> _Problem details_
Count the lines in the data below that contain the string "内地综艺", treating uppercase and lowercase letters as different. Reply with the number alone.

> _Dataset extract_
______

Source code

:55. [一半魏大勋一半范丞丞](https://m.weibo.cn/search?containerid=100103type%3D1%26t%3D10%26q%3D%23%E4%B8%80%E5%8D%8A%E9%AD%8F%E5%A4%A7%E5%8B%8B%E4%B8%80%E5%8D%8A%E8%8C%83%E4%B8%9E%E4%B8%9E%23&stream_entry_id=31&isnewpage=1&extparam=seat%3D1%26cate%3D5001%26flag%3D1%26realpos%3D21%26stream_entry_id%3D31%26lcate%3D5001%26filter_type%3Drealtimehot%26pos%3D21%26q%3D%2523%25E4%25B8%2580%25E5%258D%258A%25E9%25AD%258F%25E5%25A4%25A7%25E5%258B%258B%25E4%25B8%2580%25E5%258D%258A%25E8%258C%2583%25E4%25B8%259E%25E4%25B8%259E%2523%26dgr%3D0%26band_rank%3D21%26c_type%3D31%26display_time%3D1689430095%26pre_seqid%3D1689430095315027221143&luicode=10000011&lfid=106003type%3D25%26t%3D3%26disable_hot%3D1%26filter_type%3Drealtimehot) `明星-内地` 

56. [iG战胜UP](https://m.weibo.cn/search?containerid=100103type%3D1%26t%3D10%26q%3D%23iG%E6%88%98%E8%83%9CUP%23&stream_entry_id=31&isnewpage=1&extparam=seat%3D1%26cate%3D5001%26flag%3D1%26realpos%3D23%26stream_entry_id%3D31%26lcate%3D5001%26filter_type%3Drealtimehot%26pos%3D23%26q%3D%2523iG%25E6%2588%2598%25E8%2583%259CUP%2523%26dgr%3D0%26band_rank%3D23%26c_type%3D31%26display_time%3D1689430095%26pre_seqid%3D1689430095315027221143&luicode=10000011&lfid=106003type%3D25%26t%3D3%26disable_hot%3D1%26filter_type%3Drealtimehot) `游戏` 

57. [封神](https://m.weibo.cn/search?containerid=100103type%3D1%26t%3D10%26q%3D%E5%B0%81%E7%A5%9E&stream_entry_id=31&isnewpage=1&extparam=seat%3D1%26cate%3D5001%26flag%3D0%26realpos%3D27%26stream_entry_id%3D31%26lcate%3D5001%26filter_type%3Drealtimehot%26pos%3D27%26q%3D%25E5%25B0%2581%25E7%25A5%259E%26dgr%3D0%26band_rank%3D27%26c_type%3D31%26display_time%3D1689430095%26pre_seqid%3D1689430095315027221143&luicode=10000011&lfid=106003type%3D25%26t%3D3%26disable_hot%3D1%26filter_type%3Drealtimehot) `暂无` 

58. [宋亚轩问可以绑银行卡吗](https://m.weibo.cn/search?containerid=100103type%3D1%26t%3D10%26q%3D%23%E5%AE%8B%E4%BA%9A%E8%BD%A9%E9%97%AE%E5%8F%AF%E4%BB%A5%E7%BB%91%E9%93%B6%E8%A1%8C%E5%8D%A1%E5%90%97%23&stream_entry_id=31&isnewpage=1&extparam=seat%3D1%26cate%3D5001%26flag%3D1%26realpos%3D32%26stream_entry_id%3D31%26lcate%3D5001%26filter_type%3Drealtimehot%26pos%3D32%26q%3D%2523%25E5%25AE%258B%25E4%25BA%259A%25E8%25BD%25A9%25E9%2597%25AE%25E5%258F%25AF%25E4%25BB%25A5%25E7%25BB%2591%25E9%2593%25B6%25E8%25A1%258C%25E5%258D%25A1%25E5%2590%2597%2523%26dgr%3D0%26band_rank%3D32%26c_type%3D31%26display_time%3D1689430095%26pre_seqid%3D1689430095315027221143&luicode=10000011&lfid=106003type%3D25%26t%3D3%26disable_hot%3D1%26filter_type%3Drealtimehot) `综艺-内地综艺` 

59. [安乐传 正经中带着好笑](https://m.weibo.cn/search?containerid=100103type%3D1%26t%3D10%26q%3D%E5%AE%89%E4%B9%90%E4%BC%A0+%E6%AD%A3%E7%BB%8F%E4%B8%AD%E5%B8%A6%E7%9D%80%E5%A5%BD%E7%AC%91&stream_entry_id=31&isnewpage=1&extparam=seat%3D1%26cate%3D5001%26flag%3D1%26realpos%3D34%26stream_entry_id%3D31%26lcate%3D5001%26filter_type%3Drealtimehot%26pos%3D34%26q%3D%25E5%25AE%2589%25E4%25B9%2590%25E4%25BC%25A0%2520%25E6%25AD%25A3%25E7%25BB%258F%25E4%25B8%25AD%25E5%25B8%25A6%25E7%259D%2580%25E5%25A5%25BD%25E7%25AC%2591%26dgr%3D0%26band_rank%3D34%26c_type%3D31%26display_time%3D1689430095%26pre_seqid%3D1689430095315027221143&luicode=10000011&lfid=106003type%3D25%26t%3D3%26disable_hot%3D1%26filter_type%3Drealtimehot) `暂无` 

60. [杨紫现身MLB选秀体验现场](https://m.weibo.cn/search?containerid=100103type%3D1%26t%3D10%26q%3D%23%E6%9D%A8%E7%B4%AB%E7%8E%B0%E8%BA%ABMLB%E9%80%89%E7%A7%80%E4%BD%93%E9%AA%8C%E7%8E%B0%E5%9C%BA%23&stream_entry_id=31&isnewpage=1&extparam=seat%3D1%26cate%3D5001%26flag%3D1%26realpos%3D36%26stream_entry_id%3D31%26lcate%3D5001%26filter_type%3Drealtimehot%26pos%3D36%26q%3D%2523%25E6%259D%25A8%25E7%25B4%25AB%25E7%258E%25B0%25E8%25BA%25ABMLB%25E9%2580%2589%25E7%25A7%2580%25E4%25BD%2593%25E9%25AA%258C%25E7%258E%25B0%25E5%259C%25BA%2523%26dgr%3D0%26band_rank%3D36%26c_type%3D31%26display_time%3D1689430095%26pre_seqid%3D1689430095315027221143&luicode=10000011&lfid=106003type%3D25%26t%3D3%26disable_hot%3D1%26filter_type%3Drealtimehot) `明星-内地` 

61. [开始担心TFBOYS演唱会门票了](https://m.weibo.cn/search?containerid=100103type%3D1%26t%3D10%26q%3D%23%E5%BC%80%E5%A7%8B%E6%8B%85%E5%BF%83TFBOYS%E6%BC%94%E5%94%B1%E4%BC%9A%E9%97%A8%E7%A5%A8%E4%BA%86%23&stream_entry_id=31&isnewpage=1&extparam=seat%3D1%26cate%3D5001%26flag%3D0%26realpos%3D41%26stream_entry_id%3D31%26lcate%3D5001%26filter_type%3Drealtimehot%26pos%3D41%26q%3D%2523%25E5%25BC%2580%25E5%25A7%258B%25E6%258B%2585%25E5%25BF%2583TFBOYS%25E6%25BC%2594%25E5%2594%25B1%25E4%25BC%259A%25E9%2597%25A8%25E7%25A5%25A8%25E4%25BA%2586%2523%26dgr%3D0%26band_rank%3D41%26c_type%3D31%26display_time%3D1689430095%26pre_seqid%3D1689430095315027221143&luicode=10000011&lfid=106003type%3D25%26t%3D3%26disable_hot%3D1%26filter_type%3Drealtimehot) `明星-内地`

______

> _Response box_
1